Three-time Prime Minister, Nawaz Sharif’s return to try for a fourth tenure, on the shoulders of the Pakistan Army, could result in an ignominious end to his illustrious career and decimation of his once-powerful party, Pakistan Muslim League Nawaz (PMLN).
This assessment is made on the basis of known facts and events involving the army, Nawaz Sharif and other political parties and leaders.
It is well known that Nawaz Sharif, who was working in his father’s steel mill, was handpicked by the army’s scouts to counter the challenge of the influential mainstream political party, Pakistan People’s Party (PPP) and its young charismatic leader, Benazir Bhutto. His rise in politics, thanks largely to the army in the initial stages, was phenomenal. He became a popular leader and managed to become the Prime Minister on three occasions despite serious skirmishes with the army leadership.

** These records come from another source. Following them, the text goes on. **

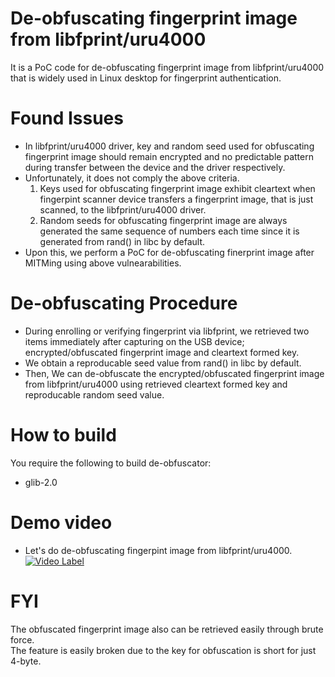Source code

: # De-obfuscating fingerprint image from libfprint/uru4000
It is a PoC code for de-obfuscating fingerprint image from libfprint/uru4000 that is widely used in Linux desktop for fingerprint authentication.

# Found Issues
* In libfprint/uru4000 driver, key and random seed used for obfuscating fingerprint image should remain encrypted and no predictable pattern during transfer between the device and the driver respectively.
* Unfortunately, it does not comply the above criteria.
  1. Keys used for obfuscating fingerprint image exhibit cleartext when fingerpint scanner device transfers a fingerprint image, that is just scanned, to the libfprint/uru4000 driver.
  2. Random seeds for obfuscating fingerprint image are always generated the same sequence of numbers each time since it is generated from rand() in libc by default.
* Upon this, we perform a PoC for de-obfuscating finerprint image after MITMing using above vulnearabilities.

# De-obfuscating Procedure
* During enrolling or verifying fingerprint via libfprint, we retrieved two items immediately after capturing on the USB device; encrypted/obfuscated fingerprint image and cleartext formed key.
* We obtain a reproducable seed value from rand() in libc by default.
* Then, We can de-obfuscate the encrypted/obfuscated fingerprint image from libfprint/uru4000 using retrieved cleartext formed key and reproducable random seed value.

# How to build
You require the following to build de-obfuscator:
* glib-2.0

# Demo video
* Let's do de-obfuscating fingerpint image from libfprint/uru4000.
[![Video Label](https://img.youtube.com/vi/Grirez2xeas/0.jpg)](https://youtu.be/Grirez2xeast=0s) 

# FYI
The obfuscated fingerprint image also can be retrieved easily through brute force.  
The feature is easily broken due to the key for obfuscation is short for just 4-byte.

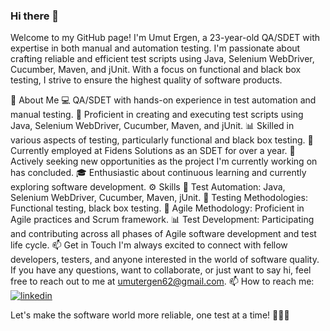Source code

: ### Hi there 👋
Welcome to my GitHub page! I'm Umut Ergen, a 23-year-old QA/SDET with expertise in both manual and automation testing. I'm passionate about crafting reliable and efficient test scripts using Java, Selenium WebDriver, Cucumber, Maven, and jUnit. With a focus on functional and black box testing, I strive to ensure the highest quality of software products.

🌟 About Me
💻 QA/SDET with hands-on experience in test automation and manual testing.
🚀 Proficient in creating and executing test scripts using Java, Selenium WebDriver, Cucumber, Maven, and jUnit.
📊 Skilled in various aspects of testing, particularly functional and black box testing.
🏢 Currently employed at Fidens Solutions as an SDET for over a year.
🔄 Actively seeking new opportunities as the project I'm currently working on has concluded.
🎓 Enthusiastic about continuous learning and currently exploring software development.
⚙️ Skills
🤖 Test Automation: Java, Selenium WebDriver, Cucumber, Maven, jUnit.
🧪 Testing Methodologies: Functional testing, black box testing.
🔄 Agile Methodology: Proficient in Agile practices and Scrum framework.
📊 Test Development: Participating and contributing across all phases of Agile software development and test life cycle.
📫 Get in Touch
I'm always excited to connect with fellow developers, testers, and anyone interested in the world of software quality. If you have any questions, want to collaborate, or just want to say hi, feel free to reach out to me at umutergen62@gmail.com.
📫 How to reach me: [![linkedin](https://img.shields.io/badge/Linkedin-000000?style=for-the-badge&logo=Linkedin&logoColor=white)](https://linkedin.com/in/umut-ergen-477422256/)

Let's make the software world more reliable, one test at a time! 👨‍💻🧪


<!--
**UmutErgenn/UmutErgenn** is a ✨ _special_ ✨ repository because its `README.md` (this file) appears on your GitHub profile.

Here are some ideas to get you started:

- 🔭 I’m currently working on Fidens Solutions
- 🌱 I’m currently learning Software Developing
- 👯 I’m looking to collaborate on ...
- 🤔 I’m looking for help with ...
- 💬 Ask me about ...
- 📫 How to reach me: ...
- 😄 Pronouns: ...
- ⚡ Fun fact: ...
-->
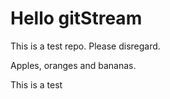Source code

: # Hello gitStream
This is a test repo. Please disregard.

Apples, oranges and bananas.


This is a test
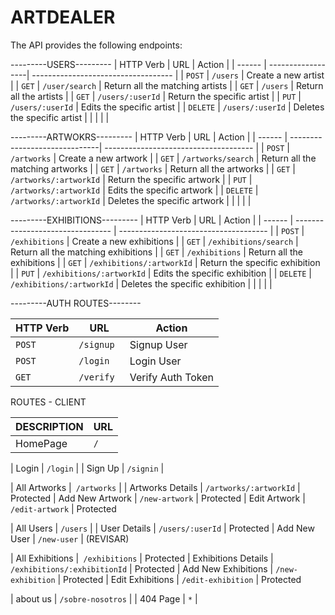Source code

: # ARTDEALER

The API provides the following endpoints:

---------USERS---------
| HTTP Verb | URL               | Action                              |
| ------    | ------------------| ----------------------------------- |
| `POST`    | `/users`          |  Create a new artist                |
| `GET`     | `/user/search`    |  Return all the matching artists    |
| `GET`     | `/users`          |  Return all the artists             |
| `GET`     | `/users/:userId`  |  Return the specific artist         |
| `PUT`     | `/users/:userId`  |  Edits the specific artist          |
| `DELETE`  | `/users/:userId`  |  Deletes the specific artist        |
|           |                   |                                     |


---------ARTWOKRS---------
| HTTP Verb | URL               | Action                                            |
| ------    | ------------------------------| ------------------------------------- |
| `POST`    | `/artworks`                   |  Create a new artwork                 |
| `GET`     | `/artworks/search`            |  Return all the matching artworks     |
| `GET`     | `/artworks`                   |  Return all the artworks              |
| `GET`     | `/artworks/:artworkId`        |  Return the specific artwork          |
| `PUT`     | `/artworks/:artworkId`        |  Edits the specific artwork           |
| `DELETE`  | `/artworks/:artworkId`        |  Deletes the specific artwork         |
|           |                               |                                       |


---------EXHIBITIONS---------
| HTTP Verb | URL                              | Action                                   |
| ------    | -------------------------------- | -------------------------------------    |
| `POST`    | `/exhibitions`                   |  Create a new exhibitions                |
| `GET`     | `/exhibitions/search`            |  Return all the matching exhibitions     |
| `GET`     | `/exhibitions`                   |  Return all the exhibitions              |
| `GET`     | `/exhibitions/:artworkId`        |  Return the specific exhibition          |
| `PUT`     | `/exhibitions/:artworkId`        |  Edits the specific exhibition           |
| `DELETE`  | `/exhibitions/:artworkId`        |  Deletes the specific exhibition         |
|           |                                  |                                          |


---------AUTH ROUTES--------

| HTTP Verb | URL      | Action               |
|-----------|----------|----------------------|
| `POST`    | `/signup`| Signup User          |
| `POST`    | `/login` |  Login User          |
| `GET`    | `/verify `| Verify Auth Token    |


ROUTES - CLIENT

|   DESCRIPTION     |           URL                     | 
| ----------------  | -----------------------           |
| HomePage          | `/`                               | 

| Login             | `/login`                          | 
| Sign Up           | `/signin`                         | 


| All Artworks      |` /artworks`                       | 
| Artworks Details  | `/artworks/:artworkId`            | Protected
| Add New Artwork   | `/new-artwork`                    | Protected
| Edit Artwork      | `/edit-artwork`                   | Protected


| All Users         | `/users`                           | 
| User Details      | `/users/:userId`                   | Protected
| Add New User      | `/new-user`                        | (REVISAR)


| All Exhibitions        |` /exhibitions`                | Protected
| Exhibitions Details    | `/exhibitions/:exhibitionId`  | Protected
| Add New Exhibitions    | `/new-exhibition`             | Protected
| Edit Exhibitions       | `/edit-exhibition`            | Protected


| about us          | `/sobre-nosotros`       | 
| 404 Page           | `*`                              | 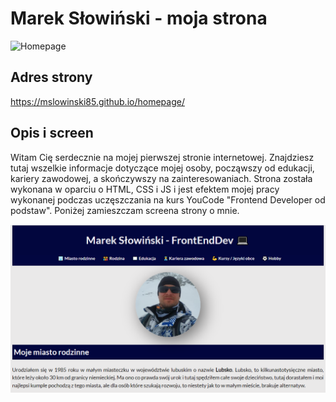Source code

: # Marek Słowiński - moja strona

![Homepage](https://github.com/mslowinski85/homepage/blob/main/images/homepage.jpg)

## Adres strony

https://mslowinski85.github.io/homepage/

## Opis i screen

Witam Cię serdecznie na mojej pierwszej stronie internetowej. Znajdziesz tutaj wszelkie informacje dotyczące mojej osoby, począwszy od edukacji, kariery zawodowej, a skończywszy na zainteresowaniach. Strona została wykonana w oparciu o HTML, CSS i JS i jest efektem mojej pracy wykonanej podczas uczęszczania na kurs YouCode "Frontend Developer od podstaw". Poniżej zamieszczam screena strony o mnie.

![Screen shot page](https://github.com/mslowinski85/homepage/blob/main/images/screen-shot.png)
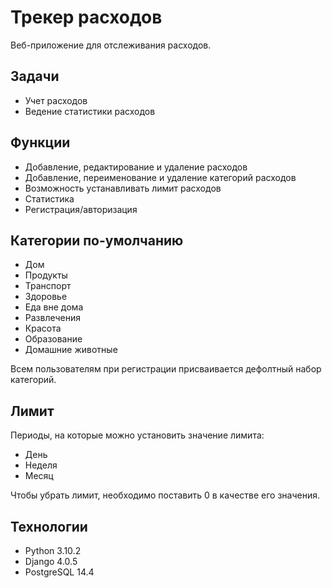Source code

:# Трекер расходов

Веб-приложение для отслеживания расходов.

## Задачи

- Учет расходов
- Ведение статистики расходов

## Функции

- Добавление, редактирование и удаление расходов
- Добавление, переименование и удаление категорий расходов
- Возможность устанавливать лимит расходов
- Статистика
- Регистрация/авторизация

## Категории по-умолчанию

- Дом
- Продукты
- Транспорт
- Здоровье
- Еда вне дома
- Развлечения
- Красота
- Образование
- Домашние животные

Всем пользователям при регистрации присваивается дефолтный набор категорий.

## Лимит

Периоды, на которые можно установить значение лимита:

- День
- Неделя
- Месяц

Чтобы убрать лимит, необходимо поставить 0 в качестве его значения.

## Технологии

- Python 3.10.2
- Django 4.0.5
- PostgreSQL 14.4

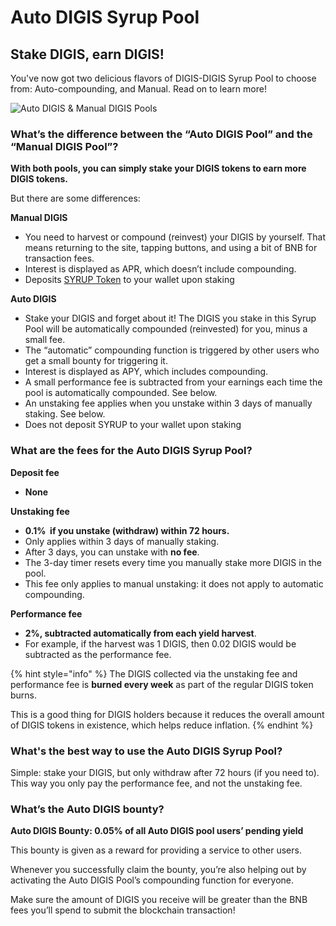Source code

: # Auto DIGIS Syrup Pool

## Stake DIGIS, earn DIGIS!

You've now got two delicious flavors of DIGIS-DIGIS Syrup Pool to choose from: Auto-compounding, and Manual. Read on to learn more!

![Auto DIGIS & Manual DIGIS Pools](<../../.gitbook/assets/auto and manual pools.png>)

### What’s the difference between the “Auto DIGIS Pool” and the “Manual DIGIS Pool”? <a href="#docs-internal-guid-c4c16237-7fff-3c33-3a56-18ccd8853f86" id="docs-internal-guid-c4c16237-7fff-3c33-3a56-18ccd8853f86"></a>

**With both pools, you can simply stake your DIGIS tokens to earn more DIGIS tokens.**&#x20;

But there are some differences:

**Manual DIGIS**

* You need to harvest or compound (reinvest) your DIGIS by yourself. That means returning to the site, tapping buttons, and using a bit of BNB for transaction fees.
* Interest is displayed as APR, which doesn’t include compounding.
* Deposits [SYRUP Token](syrup-pool-faq.md#whats-syrup-token) to your wallet upon staking

**Auto DIGIS**

* Stake your DIGIS and forget about it! The DIGIS you stake in this Syrup Pool will be automatically compounded (reinvested) for you, minus a small fee.
* The “automatic” compounding function is triggered by other users who get a small bounty for triggering it.
* Interest is displayed as APY, which includes compounding.
* A small performance fee is subtracted from your earnings each time the pool is automatically compounded. See below.
* An unstaking fee applies when you unstake within 3 days of manually staking. See below.
* Does not deposit SYRUP to your wallet upon staking

### What are the fees for the Auto DIGIS Syrup Pool?

**Deposit fee**

* **None**

**Unstaking fee**&#x20;

* **0.1%  if you unstake (withdraw) within 72 hours.**
* Only applies within 3 days of manually staking.
* After 3 days, you can unstake with **no fee**.
* The 3-day timer resets every time you manually stake more DIGIS in the pool.
* This fee only applies to manual unstaking: it does not apply to automatic compounding.

**Performance fee**

* **2%, subtracted automatically from each yield harvest**.
* For example, if the harvest was 1 DIGIS, then 0.02 DIGIS would be subtracted as the performance fee.

{% hint style="info" %}
The DIGIS collected via the unstaking fee and performance fee is **burned every week** as part of the regular DIGIS token burns.&#x20;

This is a good thing for DIGIS holders because it reduces the overall amount of DIGIS tokens in existence, which helps reduce inflation.
{% endhint %}

### What's the best way to use the Auto DIGIS Syrup Pool? <a href="#docs-internal-guid-3b1f91a6-7fff-fc76-976a-3a06bada2520" id="docs-internal-guid-3b1f91a6-7fff-fc76-976a-3a06bada2520"></a>

Simple: stake your DIGIS, but only withdraw after 72 hours (if you need to). This way you only pay the performance fee, and not the unstaking fee.

### What’s the Auto DIGIS bounty?

**Auto DIGIS Bounty: 0.05% of all Auto DIGIS pool users’ pending yield**

This bounty is given as a reward for providing a service to other users.

Whenever you successfully claim the bounty, you’re also helping out by activating the Auto DIGIS Pool’s compounding function for everyone.

Make sure the amount of DIGIS you receive will be greater than the BNB fees you’ll spend to submit the blockchain transaction!
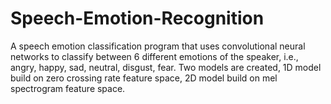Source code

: # Speech-Emotion-Recognition
 A speech emotion classification program that uses convolutional neural networks to classify between 6 different emotions of the speaker, i.e., angry, happy, sad, neutral, disgust, fear.
Two models are created, 1D model build on zero crossing rate feature space, 2D model build on mel spectrogram feature space.

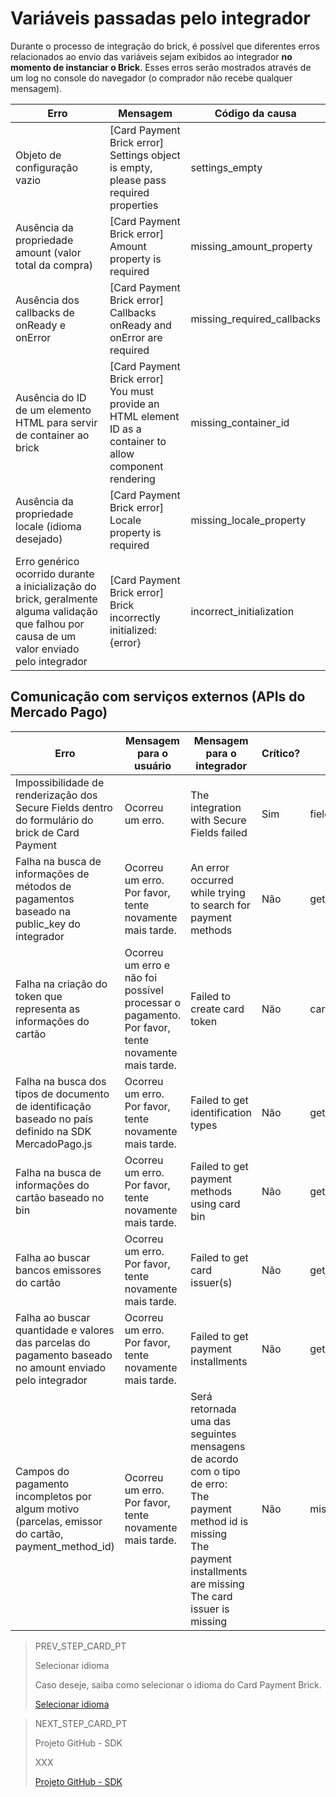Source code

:# Variáveis passadas pelo integrador 

Durante o processo de integração do brick, é possível que diferentes erros relacionados ao envio das variáveis sejam exibidos ao integrador **no momento de instanciar o Brick**. Esses erros serão mostrados através de um log no console do navegador (o comprador não recebe qualquer mensagem).

| Erro | Mensagem | Código da causa |
|--- |--- |--- |
| Objeto de configuração vazio | [Card Payment Brick error] Settings object is empty, please pass required properties | settings_empty |
| Ausência da propriedade amount (valor total da compra) | [Card Payment Brick error] Amount property is required | missing_amount_property |
| Ausência dos callbacks de onReady e onError | [Card Payment Brick error] Callbacks onReady and onError are required | missing_required_callbacks |
| Ausência do ID de um elemento HTML para servir de container ao brick | [Card Payment Brick error] You must provide an HTML element ID as a container to allow component rendering|missing_container_id |
| Ausência da propriedade locale (idioma desejado) | [Card Payment Brick error] Locale property is required | missing_locale_property |
| Erro genérico ocorrido durante a inicialização do brick, geralmente alguma validação que falhou por causa de um valor enviado pelo integrador | [Card Payment Brick error] Brick incorrectly initialized: {error}|incorrect_initialization |

## Comunicação com serviços externos (APIs do Mercado Pago)

| Erro | Mensagem para o usuário | Mensagem para o integrador | Crítico? |Código da causa |
|--- |--- |--- |--- |--- |
| Impossibilidade de renderização dos Secure Fields dentro do formulário do brick de Card Payment | Ocorreu um erro. | The integration with Secure Fields failed | Sim | fields_setup_failed |
| Falha na busca de informações de métodos de pagamentos baseado na public_key do integrador | Ocorreu um erro. Por favor, tente novamente mais tarde. | An error occurred while trying to search for payment methods | Não | get_payment_methods_failed |
| Falha na criação do token que representa as informações do cartão | Ocorreu um erro e não foi possível processar o pagamento. Por favor, tente novamente mais tarde. | Failed to create card token | Não | card_token_creation_failed |
| Falha na busca dos tipos de documento de identificação baseado no país definido na SDK MercadoPago.js | Ocorreu um erro. Por favor, tente novamente mais tarde. | Failed to get identification types | Não | get_identification_types_failed |
| Falha na busca de informações do cartão baseado no bin | Ocorreu um erro. Por favor, tente novamente mais tarde. | Failed to get payment methods using card bin | Não | get_card_bin_payment_methods_failed |
| Falha ao buscar bancos emissores do cartão | Ocorreu um erro. Por favor, tente novamente mais tarde. | Failed to get card issuer(s) | Não | get_card_issuers_failed |
| Falha ao buscar quantidade e valores das parcelas do pagamento baseado no amount enviado pelo integrador | Ocorreu um erro. Por favor, tente novamente mais tarde. | Failed to get payment installments | Não | get_payment_installments_failed |
| Campos do pagamento incompletos por algum motivo (parcelas, emissor do cartão, payment_method_id) | Ocorreu um erro. Por favor, tente novamente mais tarde. | Será retornada uma das seguintes mensagens de acordo com o tipo de erro: <br> The payment <br> method id is missing <br> The payment installments are missing <br> The card issuer is missing|Não|missing_payment_information |

> PREV_STEP_CARD_PT
>
> Selecionar idioma 
>
> Caso deseje, saiba como selecionar o idioma do Card Payment Brick.
>
> [Selecionar idioma](/developers/pt/docs/checkout-bricks-beta/additional-customization/select-language)

> NEXT_STEP_CARD_PT
>
> Projeto GitHub - SDK 
>
> XXX
>
> [Projeto GitHub - SDK](/developers/pt/docs/checkout-bricks-beta/additional-content/github-project-sdk)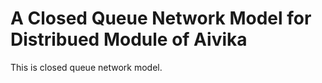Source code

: 
# A Closed Queue Network Model for Distribued Module of Aivika

This is closed queue network model.
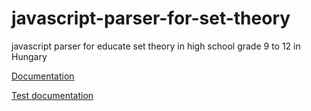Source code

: # javascript-parser-for-set-theory
javascript parser for educate set theory in high school grade 9 to 12 in Hungary

[Documentation](https://gaborgonczi.github.io/javascript-parser-for-set-theory/docs/content/index.html)

[Test documentation](https://gaborgonczi.github.io/javascript-parser-for-set-theory/docs/jest/content/lcov-report/index.html)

Along the way, Sharif had lost his patronage in the army. His open confrontation with General Pervez Musharraf and the subsequent coup made him a liability in the eyes of the army. Musharraf had set in the plan to weaken his political party. The plan came into action during the army leadership of General Ashfaq Kayani, General Raheel Sharif and General Qamar Javed Bajwa.
His views on India and the army’s role in the Mumbai attacks had incensed the army leadership further. It was during General Sharif’s tenure that a well-crafted plan to oust him and replace him with the cricketer Imran Khan was put into place. When Bajwa took over the Chief of Army Staff, Sharif was ousted from Islamabad first on corruption charges in the Panama Papers Case and then exiled.
The same army is now bringing him back to set in motion the second part of their plan–to decimate PMLN, shame Sharif further and create a sequence of the hybrid regime which they had experimented with Imran Khan and partly failed. The army has no great admiration for Sharif, given the troublesome relationship with him and his party. Sharif has been allowed to come on the understanding that the army could try and get him seats in Punjab and other provinces in exchange for acceptance of the army’s suzerainty.
Sharif clearly knows that he is returning to a vastly different Pakistan, and Punjab. Neither himself nor his party are as popular as it was in 2017. Imran Khan remains, despite being in prison, the most popular leader across the country today. Even in Punjab, Khan’s successes have been a shock to PMLN. Sharif’s welcome rally in Lahore had sizeable size but had no soul. It was a well managed political show. There was no popular wave. Not like the kind of rave when Benazir Bhutto had returned in 2017. Not like how people reacted when Imran Khan was first jailed. It was a big but tepid affair.
Sharif may have signed up with Rawalpindi but can never be sure what the Generals are going to deliver at the time of elections. The army,however, is quite clear. It will not allow Nawaz Sharif back in Islamabad as the Prime Minister. There is too much bad blood between them. There is no trust. Neither does Sharif trust the Generals and nor does the Generals trust the PMLN chief.
The Generals in fact have a better working relationship with the younger Sharif. Shehbaz Sharif till recently was the Prime Minister of the stop-gap government after Imran Khan was ousted. He has been close to the army during his long Chief Ministership of Punjab. He has rarely, if at all, spoken against the army even in private. In fact, he was the first choice of the army but for his father who wanted a better position for the elder son. The Generals would still plumb for him as the premier if things can be worked out.
Of the several aspects of the elections still unclear, some of the army’s objectives are becoming apparent as days go by. One, there will be no Imran Khan. Two, it will be a hybrid regime in Islamabad this time around. And three, there will be no Nawaz Sharif.
Then why has the army allowed Nawaz Sharif to come in? The answer is not difficult to see. The cases of corruption lined up against are temporarily suspended which means all of them, along with others, can be easily revived to lock him up like Imran Khan. Sharif’s chances of victory depend largely on how the army manages the elections. If he loses, it will mean his final shame at the hands of the army which wanted to punish him for daring to challenge its authority during his regime. In his loss, the army will finally rearrange PMLN, quite like PPP with the demise of Benazir Bhutto. New political parties, old leaders under new flags and new slogans will populate Islamabad in the coming years. Sharif’s return to Lahore is highly unlikely to put him on the road to Islamabad.